━━━━━ EXTRACTED INFORMATION
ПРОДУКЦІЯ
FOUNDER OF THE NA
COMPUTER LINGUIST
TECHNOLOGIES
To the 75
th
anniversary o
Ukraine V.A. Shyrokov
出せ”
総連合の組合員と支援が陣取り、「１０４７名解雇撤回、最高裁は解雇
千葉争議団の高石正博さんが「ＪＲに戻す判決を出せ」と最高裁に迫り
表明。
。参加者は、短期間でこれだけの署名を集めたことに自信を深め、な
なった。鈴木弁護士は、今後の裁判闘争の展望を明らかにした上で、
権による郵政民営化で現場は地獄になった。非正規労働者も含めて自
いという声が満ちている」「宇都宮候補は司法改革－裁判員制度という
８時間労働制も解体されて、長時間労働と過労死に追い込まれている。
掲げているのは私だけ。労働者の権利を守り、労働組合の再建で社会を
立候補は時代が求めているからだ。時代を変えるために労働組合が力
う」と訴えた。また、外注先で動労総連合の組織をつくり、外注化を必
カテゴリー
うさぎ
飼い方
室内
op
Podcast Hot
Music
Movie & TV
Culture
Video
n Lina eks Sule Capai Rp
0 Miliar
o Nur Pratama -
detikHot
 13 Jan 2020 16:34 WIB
━━━━━━━━━━
━━━━━ EXTRACTED INFORMATION
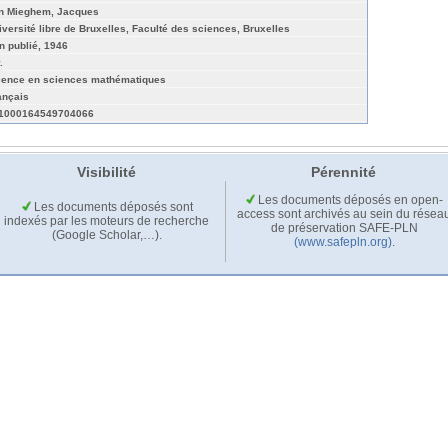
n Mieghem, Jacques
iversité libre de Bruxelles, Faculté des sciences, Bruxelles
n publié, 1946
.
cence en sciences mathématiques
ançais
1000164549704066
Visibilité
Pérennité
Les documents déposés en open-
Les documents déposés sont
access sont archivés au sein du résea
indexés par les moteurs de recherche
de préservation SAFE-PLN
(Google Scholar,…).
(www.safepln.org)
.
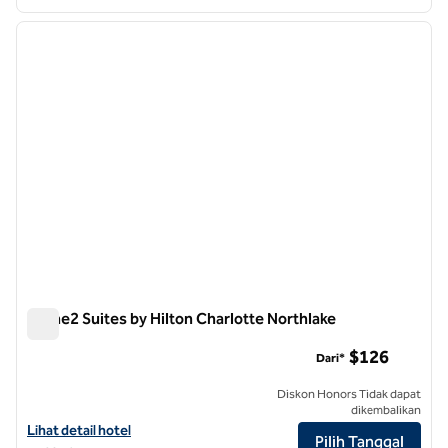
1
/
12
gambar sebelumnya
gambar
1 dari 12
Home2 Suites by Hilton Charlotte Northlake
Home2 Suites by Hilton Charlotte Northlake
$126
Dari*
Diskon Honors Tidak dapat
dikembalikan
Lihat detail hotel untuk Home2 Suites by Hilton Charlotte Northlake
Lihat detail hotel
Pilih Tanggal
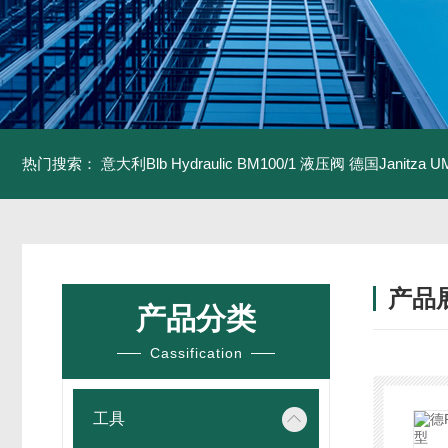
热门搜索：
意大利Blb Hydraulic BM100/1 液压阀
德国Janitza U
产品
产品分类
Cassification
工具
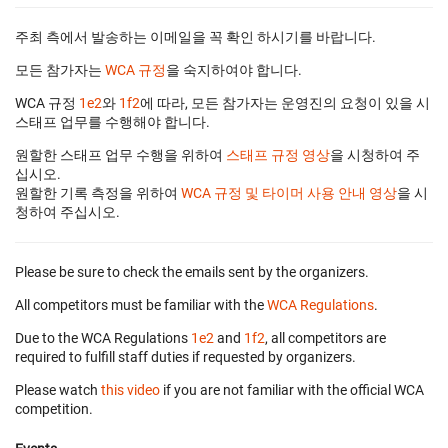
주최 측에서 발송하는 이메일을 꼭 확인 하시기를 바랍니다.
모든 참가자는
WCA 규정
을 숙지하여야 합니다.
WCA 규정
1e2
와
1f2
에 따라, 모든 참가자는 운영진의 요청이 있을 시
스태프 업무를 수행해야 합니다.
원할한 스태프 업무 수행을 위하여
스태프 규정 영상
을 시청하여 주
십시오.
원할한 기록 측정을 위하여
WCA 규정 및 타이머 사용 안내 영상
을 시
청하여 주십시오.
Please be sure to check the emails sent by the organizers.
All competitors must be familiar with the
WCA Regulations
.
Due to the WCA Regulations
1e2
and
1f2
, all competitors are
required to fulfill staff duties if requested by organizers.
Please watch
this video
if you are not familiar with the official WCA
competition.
━━━━━━━━━━
• _YOUR ASSIGNMENT_:
Duplicate the lines of the material from the line with "주최 측에서 발송하는 이메일을 꼭 확인 하시기를 바랍니다." up to and including the line with "Please be sure", and reproduce no other lines.

• _SOLVED PROBLEM_:
주최 측에서 발송하는 이메일을 꼭 확인 하시기를 바랍니다.
모든 참가자는
WCA 규정
을 숙지하여야 합니다.
WCA 규정
1e2
와
1f2
에 따라, 모든 참가자는 운영진의 요청이 있을 시
스태프 업무를 수행해야 합니다.
원할한 스태프 업무 수행을 위하여
스태프 규정 영상
을 시청하여 주
십시오.
원할한 기록 측정을 위하여
WCA 규정 및 타이머 사용 안내 영상
을 시
청하여 주십시오.
Please be sure to check the emails sent by the organizers.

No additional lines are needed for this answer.